Großes Hör- und Sehvergnügen

Das Orchester malte diese Musik in kräftigen Farben, denn es geht ja zumindest im Reich der Trolle nicht gerade zimperlich zu. Es machte einfach Spaß, das hochmotivierte Orchester nicht nur zu hören, sondern auch zu beobachten. Und Eivind Aadland ist kein Dirigent, der seine Musiker in so einem Fall ausbremsen würde. Zumal auch die lyrischen, leisen Szenen wie das melancholische "Aases Tod" oder der Beginn der "Morgendämmerung" bezwingend leise gerieten.

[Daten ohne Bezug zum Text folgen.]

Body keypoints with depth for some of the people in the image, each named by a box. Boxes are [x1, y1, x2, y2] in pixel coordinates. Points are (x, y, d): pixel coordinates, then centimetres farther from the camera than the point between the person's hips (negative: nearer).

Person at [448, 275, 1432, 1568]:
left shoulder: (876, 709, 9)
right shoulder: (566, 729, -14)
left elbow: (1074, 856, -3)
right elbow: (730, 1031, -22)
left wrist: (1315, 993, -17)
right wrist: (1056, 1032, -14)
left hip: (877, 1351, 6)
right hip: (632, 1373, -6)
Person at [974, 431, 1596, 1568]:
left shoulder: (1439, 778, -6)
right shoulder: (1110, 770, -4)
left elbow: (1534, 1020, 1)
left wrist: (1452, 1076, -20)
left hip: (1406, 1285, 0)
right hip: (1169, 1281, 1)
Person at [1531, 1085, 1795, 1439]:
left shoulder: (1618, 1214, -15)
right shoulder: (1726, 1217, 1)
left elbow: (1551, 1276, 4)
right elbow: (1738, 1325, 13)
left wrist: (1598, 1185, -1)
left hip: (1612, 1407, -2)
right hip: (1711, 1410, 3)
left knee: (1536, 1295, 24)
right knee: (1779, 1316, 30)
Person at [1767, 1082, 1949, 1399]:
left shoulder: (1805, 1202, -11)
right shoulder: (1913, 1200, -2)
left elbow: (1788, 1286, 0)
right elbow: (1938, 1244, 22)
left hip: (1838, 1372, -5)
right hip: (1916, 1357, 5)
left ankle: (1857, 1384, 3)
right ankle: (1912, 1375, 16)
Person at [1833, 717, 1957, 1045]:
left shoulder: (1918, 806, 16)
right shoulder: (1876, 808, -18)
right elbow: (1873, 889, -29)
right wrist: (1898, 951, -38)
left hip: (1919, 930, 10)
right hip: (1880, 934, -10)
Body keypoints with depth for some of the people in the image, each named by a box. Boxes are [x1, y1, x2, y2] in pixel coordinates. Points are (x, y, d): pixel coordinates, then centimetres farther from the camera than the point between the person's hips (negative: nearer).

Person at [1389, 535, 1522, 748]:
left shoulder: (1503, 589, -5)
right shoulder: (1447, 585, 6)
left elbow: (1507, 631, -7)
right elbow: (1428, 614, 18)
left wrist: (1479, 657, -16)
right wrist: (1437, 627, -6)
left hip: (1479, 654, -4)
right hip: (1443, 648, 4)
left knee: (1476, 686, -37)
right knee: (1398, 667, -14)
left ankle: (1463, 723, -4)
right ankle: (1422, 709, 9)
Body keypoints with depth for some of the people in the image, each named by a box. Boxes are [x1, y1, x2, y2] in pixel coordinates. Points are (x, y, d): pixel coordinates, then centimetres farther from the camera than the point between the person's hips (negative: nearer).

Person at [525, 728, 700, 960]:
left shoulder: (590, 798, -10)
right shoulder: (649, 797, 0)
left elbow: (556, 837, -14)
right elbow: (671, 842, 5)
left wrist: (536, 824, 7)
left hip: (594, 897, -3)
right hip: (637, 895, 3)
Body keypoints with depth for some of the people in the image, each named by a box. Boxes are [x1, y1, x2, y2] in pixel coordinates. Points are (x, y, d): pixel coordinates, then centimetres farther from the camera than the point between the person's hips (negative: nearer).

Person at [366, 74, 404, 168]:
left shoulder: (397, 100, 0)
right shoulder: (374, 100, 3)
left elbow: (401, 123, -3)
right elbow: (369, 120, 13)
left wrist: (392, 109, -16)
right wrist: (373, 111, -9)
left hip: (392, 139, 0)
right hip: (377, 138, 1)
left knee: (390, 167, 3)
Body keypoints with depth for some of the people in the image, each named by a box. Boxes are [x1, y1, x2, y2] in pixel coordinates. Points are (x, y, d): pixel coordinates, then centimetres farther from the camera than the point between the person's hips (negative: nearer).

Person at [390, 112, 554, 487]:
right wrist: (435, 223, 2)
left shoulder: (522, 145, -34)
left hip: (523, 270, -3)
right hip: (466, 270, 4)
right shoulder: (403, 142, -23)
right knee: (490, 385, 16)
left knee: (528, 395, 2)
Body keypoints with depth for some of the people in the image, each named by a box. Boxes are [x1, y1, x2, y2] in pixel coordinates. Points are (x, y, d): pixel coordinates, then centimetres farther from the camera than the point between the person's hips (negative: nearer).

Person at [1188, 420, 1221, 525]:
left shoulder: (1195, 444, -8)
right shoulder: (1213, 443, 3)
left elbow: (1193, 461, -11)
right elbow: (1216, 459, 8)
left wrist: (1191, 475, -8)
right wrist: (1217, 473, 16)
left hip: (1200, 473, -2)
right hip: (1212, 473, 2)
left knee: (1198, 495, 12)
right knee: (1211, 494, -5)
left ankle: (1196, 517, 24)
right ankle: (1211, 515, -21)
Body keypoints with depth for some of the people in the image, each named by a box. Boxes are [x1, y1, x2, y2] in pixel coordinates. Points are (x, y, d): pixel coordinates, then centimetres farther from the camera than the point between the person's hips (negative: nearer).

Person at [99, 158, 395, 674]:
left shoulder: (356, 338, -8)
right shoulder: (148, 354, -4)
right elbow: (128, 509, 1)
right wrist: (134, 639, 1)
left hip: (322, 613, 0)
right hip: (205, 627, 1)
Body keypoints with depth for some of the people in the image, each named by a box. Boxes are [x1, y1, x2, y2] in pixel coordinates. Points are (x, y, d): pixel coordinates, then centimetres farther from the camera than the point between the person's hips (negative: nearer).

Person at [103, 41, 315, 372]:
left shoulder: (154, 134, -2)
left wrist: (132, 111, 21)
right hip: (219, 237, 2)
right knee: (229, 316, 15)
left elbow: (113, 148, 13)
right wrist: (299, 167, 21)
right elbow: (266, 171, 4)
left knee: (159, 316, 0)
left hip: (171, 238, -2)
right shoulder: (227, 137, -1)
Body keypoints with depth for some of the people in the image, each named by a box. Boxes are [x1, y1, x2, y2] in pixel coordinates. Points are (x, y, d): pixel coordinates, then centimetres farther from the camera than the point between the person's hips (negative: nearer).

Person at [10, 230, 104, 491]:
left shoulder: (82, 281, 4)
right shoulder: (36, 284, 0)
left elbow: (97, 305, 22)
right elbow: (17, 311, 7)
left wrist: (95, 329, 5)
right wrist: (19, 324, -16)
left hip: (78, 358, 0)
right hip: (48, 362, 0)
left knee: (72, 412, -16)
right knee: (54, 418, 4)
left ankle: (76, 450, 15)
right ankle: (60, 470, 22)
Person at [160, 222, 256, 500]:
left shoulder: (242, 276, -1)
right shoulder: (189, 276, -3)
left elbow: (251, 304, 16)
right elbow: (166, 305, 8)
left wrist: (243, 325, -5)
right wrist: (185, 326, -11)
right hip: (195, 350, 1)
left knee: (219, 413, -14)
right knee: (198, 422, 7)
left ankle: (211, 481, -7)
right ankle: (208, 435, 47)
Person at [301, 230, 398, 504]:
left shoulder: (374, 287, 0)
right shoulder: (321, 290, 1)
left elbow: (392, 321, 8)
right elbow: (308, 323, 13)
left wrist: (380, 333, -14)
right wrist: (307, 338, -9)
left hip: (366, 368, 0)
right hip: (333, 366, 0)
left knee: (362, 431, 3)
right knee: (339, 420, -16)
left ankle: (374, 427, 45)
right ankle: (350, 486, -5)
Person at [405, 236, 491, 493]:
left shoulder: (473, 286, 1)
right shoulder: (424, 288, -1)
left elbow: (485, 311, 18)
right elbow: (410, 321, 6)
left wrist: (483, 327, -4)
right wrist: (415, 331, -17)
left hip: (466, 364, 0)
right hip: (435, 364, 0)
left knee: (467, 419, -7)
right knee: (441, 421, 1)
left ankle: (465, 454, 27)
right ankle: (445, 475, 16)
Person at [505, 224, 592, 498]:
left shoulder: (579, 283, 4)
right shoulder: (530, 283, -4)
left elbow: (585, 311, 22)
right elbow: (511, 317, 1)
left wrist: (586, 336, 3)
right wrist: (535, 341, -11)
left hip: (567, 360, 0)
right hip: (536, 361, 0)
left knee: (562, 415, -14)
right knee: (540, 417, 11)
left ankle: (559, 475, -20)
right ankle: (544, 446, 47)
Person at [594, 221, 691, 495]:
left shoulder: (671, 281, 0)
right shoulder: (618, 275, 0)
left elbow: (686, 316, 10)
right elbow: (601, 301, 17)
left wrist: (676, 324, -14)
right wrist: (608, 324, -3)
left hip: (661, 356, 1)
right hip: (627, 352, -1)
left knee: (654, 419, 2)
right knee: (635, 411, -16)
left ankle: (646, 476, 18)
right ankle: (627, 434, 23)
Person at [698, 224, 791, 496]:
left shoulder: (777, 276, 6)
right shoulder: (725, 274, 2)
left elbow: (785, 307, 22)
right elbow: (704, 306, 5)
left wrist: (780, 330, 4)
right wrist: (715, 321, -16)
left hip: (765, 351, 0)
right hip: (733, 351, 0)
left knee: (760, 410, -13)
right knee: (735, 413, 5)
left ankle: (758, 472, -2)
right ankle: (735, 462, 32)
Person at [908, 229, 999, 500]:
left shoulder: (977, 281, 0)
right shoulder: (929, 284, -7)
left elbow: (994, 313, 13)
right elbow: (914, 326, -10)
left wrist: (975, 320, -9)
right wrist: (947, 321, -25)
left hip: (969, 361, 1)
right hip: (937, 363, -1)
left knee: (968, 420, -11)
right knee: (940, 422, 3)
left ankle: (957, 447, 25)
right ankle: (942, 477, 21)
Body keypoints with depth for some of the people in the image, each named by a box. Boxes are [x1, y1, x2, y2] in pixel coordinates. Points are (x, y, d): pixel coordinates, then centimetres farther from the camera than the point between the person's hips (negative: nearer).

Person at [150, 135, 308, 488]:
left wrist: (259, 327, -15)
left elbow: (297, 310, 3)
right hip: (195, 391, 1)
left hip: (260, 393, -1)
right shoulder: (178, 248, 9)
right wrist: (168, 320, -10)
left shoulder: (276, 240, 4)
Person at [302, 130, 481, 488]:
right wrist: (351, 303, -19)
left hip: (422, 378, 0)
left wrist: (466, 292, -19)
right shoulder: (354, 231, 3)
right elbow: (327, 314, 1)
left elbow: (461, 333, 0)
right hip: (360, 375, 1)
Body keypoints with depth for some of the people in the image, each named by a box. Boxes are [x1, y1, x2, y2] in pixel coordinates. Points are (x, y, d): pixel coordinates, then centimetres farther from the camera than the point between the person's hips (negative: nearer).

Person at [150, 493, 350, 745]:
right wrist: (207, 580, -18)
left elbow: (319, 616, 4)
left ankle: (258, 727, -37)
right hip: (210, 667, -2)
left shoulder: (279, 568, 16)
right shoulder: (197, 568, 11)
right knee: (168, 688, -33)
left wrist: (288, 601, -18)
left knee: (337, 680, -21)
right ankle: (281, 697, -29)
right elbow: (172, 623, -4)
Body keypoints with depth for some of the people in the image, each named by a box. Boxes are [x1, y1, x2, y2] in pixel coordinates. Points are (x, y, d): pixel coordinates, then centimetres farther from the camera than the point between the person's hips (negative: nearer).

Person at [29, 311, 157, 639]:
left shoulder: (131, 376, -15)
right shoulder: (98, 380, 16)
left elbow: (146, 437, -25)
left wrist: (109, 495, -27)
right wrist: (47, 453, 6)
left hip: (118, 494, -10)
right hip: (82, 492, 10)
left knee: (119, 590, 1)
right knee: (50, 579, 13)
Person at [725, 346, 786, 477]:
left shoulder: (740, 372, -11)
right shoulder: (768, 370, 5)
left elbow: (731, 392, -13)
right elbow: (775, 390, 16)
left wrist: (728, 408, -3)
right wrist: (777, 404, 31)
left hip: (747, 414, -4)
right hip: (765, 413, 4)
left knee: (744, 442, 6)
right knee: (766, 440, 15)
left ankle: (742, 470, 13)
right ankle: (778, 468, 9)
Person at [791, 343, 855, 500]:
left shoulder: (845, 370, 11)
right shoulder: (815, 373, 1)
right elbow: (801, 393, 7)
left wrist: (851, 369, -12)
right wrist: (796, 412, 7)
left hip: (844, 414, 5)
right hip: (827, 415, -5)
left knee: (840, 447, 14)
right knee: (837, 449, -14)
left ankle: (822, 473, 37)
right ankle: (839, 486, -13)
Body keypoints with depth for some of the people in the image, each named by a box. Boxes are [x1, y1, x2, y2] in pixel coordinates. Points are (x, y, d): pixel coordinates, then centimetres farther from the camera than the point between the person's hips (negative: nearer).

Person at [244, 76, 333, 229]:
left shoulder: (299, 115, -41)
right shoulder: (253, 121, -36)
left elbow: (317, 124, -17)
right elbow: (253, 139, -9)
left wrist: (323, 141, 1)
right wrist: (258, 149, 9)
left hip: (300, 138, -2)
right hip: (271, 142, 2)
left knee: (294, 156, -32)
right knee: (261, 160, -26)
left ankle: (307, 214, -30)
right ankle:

Dazu kam Marita Solberg, die Sopranistin scheint so etwas wie die nationale Solvejg zu sein, die immer geholt wird, wenn "Peer Gynt" auf dem Programm steht. Sie hat die drei Lieder bestimmt schon hundert Mal gesungen. Und so konnte sie das einerseits auch im Regentenbau mit großer Gelassenheit tun. Andererseits vermied sie jeden Anflug von Routine und sang mit ihrer recht warm timbrierten Stimme und großer Innigkeit.
Eigentlich war das alles ja ganz anders geplant. Eigentlich sollten zu der Musik Bilder des Berliner Malers Alexander Polzin auf eine Großleinwand projiziert werden. Durchaus ein interessantes Vorhaben, denn "Peer Gynt" war ja ursprünglich eine Schauspielmusik, begleitete also ein textliches und optisches Ereignis. Und da Polzin ja auch in international tätiger Bühnenbildner ist, hätte das spannend werden können. Aber das Projekt scheiterte an technischen Insuffizienzen.
Die beiden Zugaben waren natürlich auch aus "Peer Gynt": "Troldtog" ("Der Zug der Zwerge") und "Dans av Dovregubbens datter" ("Tanz der Bergkönigstochter").